Only the number is needed: how many lines of the entries below contain the word "Footprint".

Data section start

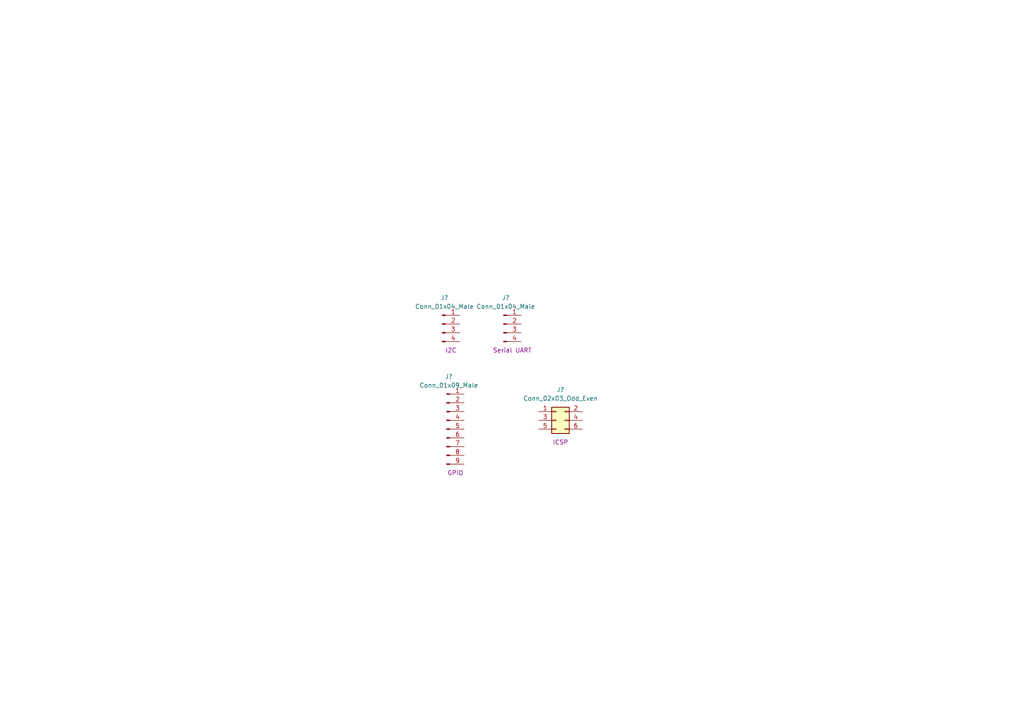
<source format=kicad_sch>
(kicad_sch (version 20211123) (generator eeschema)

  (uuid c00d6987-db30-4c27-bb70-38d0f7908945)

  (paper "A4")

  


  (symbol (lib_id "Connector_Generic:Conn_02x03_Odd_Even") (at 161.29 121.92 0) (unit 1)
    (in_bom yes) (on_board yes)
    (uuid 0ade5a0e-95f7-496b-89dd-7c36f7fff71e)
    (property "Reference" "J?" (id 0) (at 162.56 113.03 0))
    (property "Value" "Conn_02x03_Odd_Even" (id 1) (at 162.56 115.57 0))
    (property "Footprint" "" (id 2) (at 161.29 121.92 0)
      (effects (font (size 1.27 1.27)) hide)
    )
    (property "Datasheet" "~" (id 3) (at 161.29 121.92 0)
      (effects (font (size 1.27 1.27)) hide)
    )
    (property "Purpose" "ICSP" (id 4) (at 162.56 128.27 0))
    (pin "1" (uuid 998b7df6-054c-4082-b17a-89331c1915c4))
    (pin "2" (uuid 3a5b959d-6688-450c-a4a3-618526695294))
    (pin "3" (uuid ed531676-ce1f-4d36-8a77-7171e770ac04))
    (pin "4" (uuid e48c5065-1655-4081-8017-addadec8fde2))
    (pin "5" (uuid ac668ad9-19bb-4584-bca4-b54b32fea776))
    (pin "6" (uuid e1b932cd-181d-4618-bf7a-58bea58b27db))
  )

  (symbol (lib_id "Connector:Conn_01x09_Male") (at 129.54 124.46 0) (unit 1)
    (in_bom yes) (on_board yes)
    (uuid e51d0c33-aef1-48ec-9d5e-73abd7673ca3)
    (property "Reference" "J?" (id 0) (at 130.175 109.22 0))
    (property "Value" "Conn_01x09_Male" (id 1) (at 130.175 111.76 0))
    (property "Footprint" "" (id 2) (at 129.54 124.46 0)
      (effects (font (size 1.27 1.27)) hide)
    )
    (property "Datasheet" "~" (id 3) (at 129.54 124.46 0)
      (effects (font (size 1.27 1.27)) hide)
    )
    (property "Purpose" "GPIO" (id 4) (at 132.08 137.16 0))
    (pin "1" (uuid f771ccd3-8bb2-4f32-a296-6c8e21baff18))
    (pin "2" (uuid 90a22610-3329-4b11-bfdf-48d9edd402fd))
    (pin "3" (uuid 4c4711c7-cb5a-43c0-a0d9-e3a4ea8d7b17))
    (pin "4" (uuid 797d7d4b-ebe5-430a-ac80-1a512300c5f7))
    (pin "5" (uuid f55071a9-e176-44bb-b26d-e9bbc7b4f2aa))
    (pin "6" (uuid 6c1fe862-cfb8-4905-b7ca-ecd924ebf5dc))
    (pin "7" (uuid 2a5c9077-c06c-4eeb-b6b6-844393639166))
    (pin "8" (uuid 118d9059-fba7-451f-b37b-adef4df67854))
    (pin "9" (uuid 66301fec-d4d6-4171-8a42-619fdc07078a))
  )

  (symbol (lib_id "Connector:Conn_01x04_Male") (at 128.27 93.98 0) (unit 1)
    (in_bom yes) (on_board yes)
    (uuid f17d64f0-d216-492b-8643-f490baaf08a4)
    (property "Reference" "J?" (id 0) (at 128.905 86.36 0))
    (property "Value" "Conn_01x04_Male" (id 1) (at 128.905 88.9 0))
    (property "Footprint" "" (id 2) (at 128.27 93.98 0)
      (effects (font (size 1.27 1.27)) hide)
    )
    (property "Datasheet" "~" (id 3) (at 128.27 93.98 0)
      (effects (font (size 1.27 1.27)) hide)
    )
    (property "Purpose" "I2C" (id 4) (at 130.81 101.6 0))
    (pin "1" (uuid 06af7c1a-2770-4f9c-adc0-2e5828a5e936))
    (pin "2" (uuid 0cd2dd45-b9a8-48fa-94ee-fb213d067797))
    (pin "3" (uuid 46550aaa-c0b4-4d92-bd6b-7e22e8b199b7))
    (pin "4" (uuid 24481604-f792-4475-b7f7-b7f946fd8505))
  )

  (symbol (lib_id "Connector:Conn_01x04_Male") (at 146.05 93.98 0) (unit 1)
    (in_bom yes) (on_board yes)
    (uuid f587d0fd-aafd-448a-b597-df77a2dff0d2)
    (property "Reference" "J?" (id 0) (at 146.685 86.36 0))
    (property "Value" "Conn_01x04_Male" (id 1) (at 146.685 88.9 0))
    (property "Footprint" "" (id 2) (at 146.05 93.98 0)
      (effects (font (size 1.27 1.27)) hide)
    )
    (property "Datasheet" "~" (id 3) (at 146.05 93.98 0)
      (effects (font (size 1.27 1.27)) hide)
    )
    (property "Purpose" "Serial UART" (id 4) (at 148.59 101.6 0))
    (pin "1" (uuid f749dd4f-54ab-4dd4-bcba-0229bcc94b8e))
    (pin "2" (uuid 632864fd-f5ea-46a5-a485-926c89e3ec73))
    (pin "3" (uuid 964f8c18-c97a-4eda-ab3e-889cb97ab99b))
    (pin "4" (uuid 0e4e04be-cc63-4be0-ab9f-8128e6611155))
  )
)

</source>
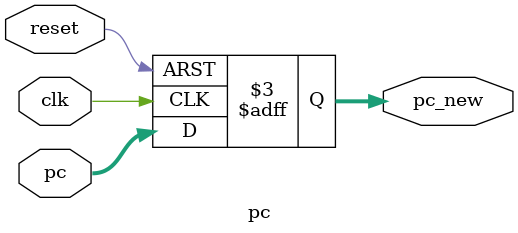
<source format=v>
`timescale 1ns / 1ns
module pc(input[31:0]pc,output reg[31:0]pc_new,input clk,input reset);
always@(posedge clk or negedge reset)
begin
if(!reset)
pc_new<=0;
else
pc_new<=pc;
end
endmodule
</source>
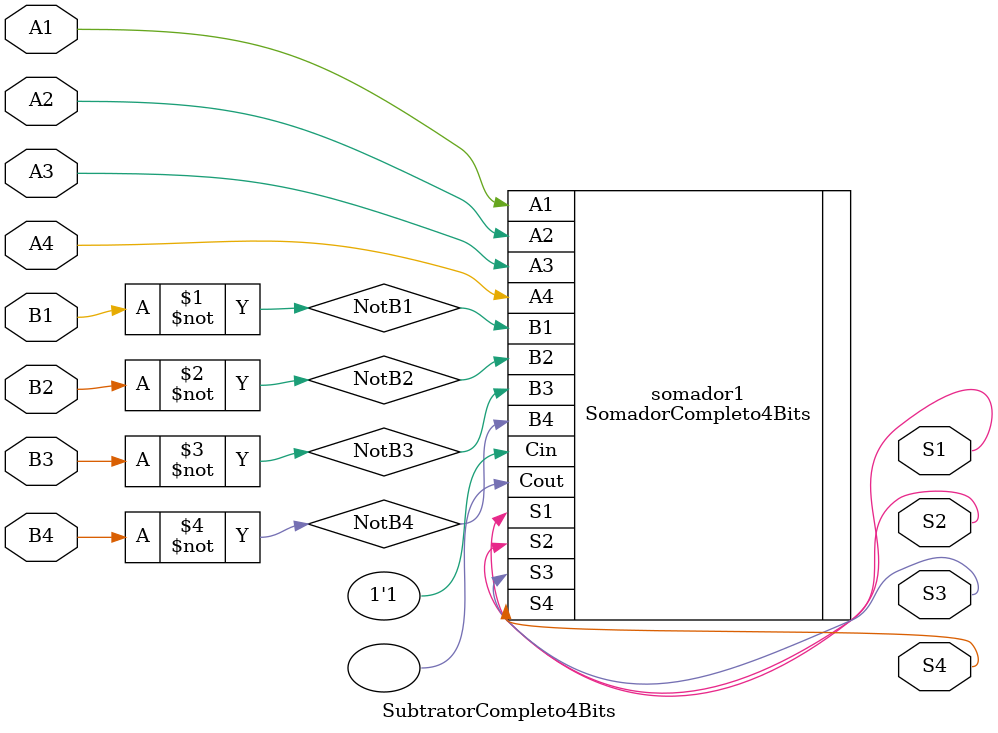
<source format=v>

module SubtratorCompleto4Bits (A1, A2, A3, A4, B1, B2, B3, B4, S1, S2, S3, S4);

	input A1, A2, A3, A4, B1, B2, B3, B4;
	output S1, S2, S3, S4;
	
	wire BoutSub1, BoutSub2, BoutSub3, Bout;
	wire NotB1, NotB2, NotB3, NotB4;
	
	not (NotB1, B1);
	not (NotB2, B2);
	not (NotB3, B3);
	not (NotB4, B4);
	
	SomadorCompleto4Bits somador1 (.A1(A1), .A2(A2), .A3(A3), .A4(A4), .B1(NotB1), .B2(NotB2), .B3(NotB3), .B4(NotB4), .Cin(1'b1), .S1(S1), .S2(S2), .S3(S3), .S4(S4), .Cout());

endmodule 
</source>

Data section end

Solution below »
4